- Born: December 10, 1915 St. Martinville, Louisiana
- Died: January 17, 2006 (aged 90)
- Education: University of Texas
- Scientific career
- Thesis: The nutritional role of acetate for lactic acid bacteria (1945)
- Doctoral advisor: Roger J. Williams

= Beverly Guirard =

Biochemist and microbiologist

Beverly Marie Guirard was a microbiologist who worked on the biochemistry of microbial growth, especially with respect to vitamin B6. She is also known for her work defining the components of coenzyme A which was a part of the research that led to a Nobel Prize for Fritz Albert Lipmann.

== Education and career ==
Guirard grew up in Louisiana and went to high school in St. Martinville, Louisiana. Guirard received a B.S. from Southwestern Louisiana Institute in 1936, and a masters degree from Louisiana State University in 1938. She went on to earn a Ph.D. from the University of Texas in 1945 where she worked on lactic acid bacteria and their conversion of acetate into lipids and steroidal material, research which built upon Esmond Emerson Snell's earliest work that identified acetate as a key factor leading to reliable growth of microorganisms. After her Ph.D. she remained at the University of Texas, where she joined Snell's lab in 1951. She moved with the lab to the University of California, Berkeley in 1956, and then returned to Texas in 1976 where she worked until her retirement in 1990.

== Research ==
Guirard is known for her research into the biochemical compounds determining microbial growth, especially vitamins and amino acids.
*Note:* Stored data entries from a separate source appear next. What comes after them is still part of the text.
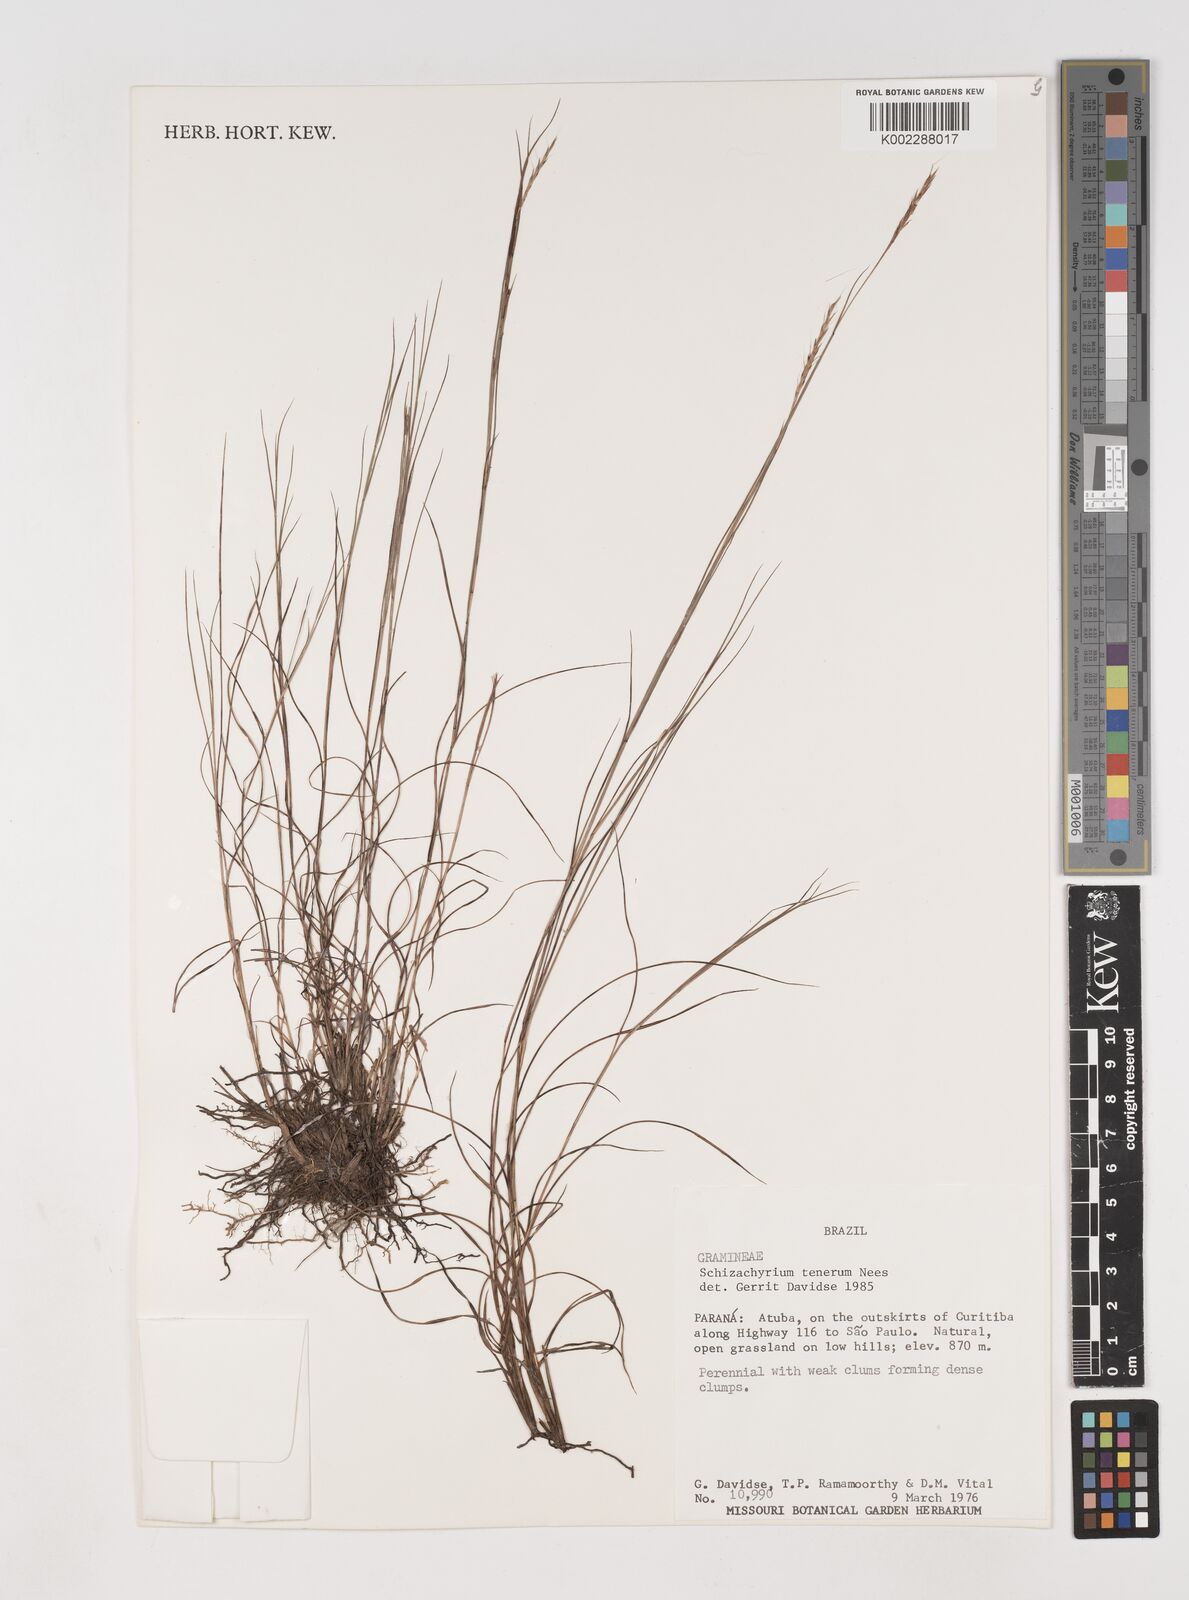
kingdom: Plantae
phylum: Tracheophyta
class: Liliopsida
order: Poales
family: Poaceae
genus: Andropogon
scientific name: Andropogon tener
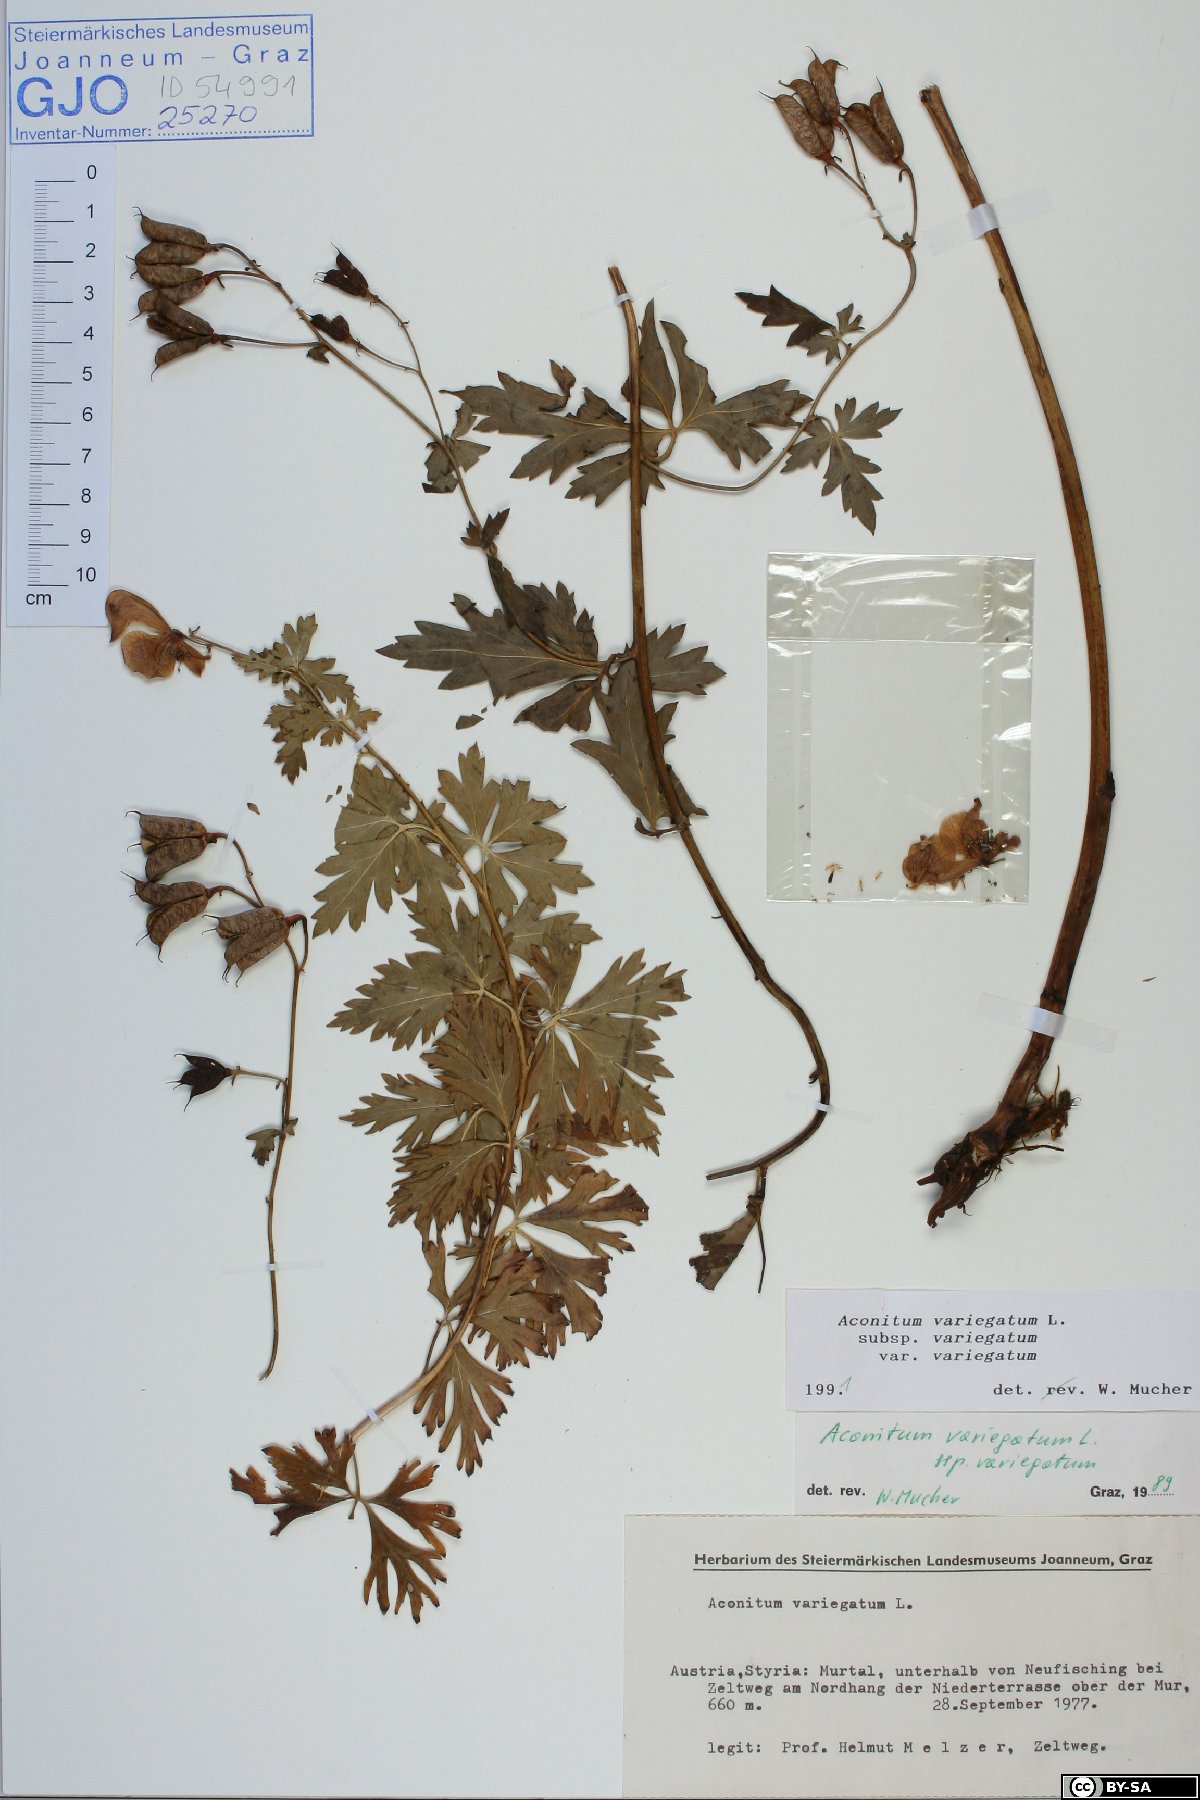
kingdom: Plantae
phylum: Tracheophyta
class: Magnoliopsida
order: Ranunculales
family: Ranunculaceae
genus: Aconitum
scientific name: Aconitum variegatum
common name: Manchurian monkshood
Her early research determined how to isolate vitamins from tissue extracts. During her Ph.D, Guirard established how acetate stimulated growth of the bacteria Lactobacillus casei. She went on to use bacteria to determine the levels of amino acids inside cells, and worked with Robert Wagner on synthesis of pantothenic acid in his model system of the fungus Neurospora.

Guirard worked with Fritz Albert Lipmann who won the 1953 Nobel Prize for the discovery of coenzyme A. During the research that led to the discovery of coenzyme A, Lipmann used pigeon liver as a source for the coenzyme. As Lipmann and others have described, Guirard examined this material and discovered that the vitamin pantothenic acid only appeared after extended enzymatic activity. She confirmed this observation by hydrolyzing the coenzyme into adenylic acid and Β-alanine and thereby demonstrating that the vitamin pantothenic acid was a part of the coenzyme; this work was published with Lipmann, Nathan Kaplan, Constance Tuttle, and G. David Novelli in 1947. A second publication provided more details on how to prepare coenyzme A with details on its vitamin content and structure. Later, Kaplan detailed Guirard's experiments and noted her repeated investigations into the samples she received, and how it was only through her extended curiosity that she was able to identify the presence of pantothenic acid within conenzyme A. Lipmann also describes Guirard's expertise in finding pantothenic acid in tissue extracts, and how this led to the observation that an enzyme removed pantothenic acid from coenzyme A. In 1953, Lipmann reviewed the chemistry and function of coenyzme A and he noted it was 'through [Guirard]'s skillful observations that pantothenic acid was detected in the coenzyme".

Guirard was a long-time associate of Esmond Emerson Snell, and was a part of the team that discovered the different forms of vitamin B6. Her work in this realm included investigations into enzymes including ornithine decarboxylase and histidine decarboxylase. She established the amino acids, vitamins, or combination of amino acids and vitamins required for microbial growth. She also used microbial growth as an assay to determine the effectiveness of anti-tumor agents, and examined the role of polyamines such as spermine and spermidine on cell growth.

== Selected publications ==
- Snell, Esmond E. (1942). "Occurrence in Natural Products of a Physiologically Active Metabolite of Pyridoxine"
- Lipmann, Fritz (1947). "Coenzyme for Acetylation, A Pantothenic Acid DerivativeF"
- Lipmann, Fritz. (1950). "Isolation of Coenzyme A"
- Rosenthaler, J. (1965). "Purification and properties of histidine decarboxylase from Lactobacillus 30a"
- "CRC Handbook of Microbiology" (1973)

== Personal life ==
The Beverly Guirard endowment at the University Catholic Center in Austin, Texas was established in honor of Guirard.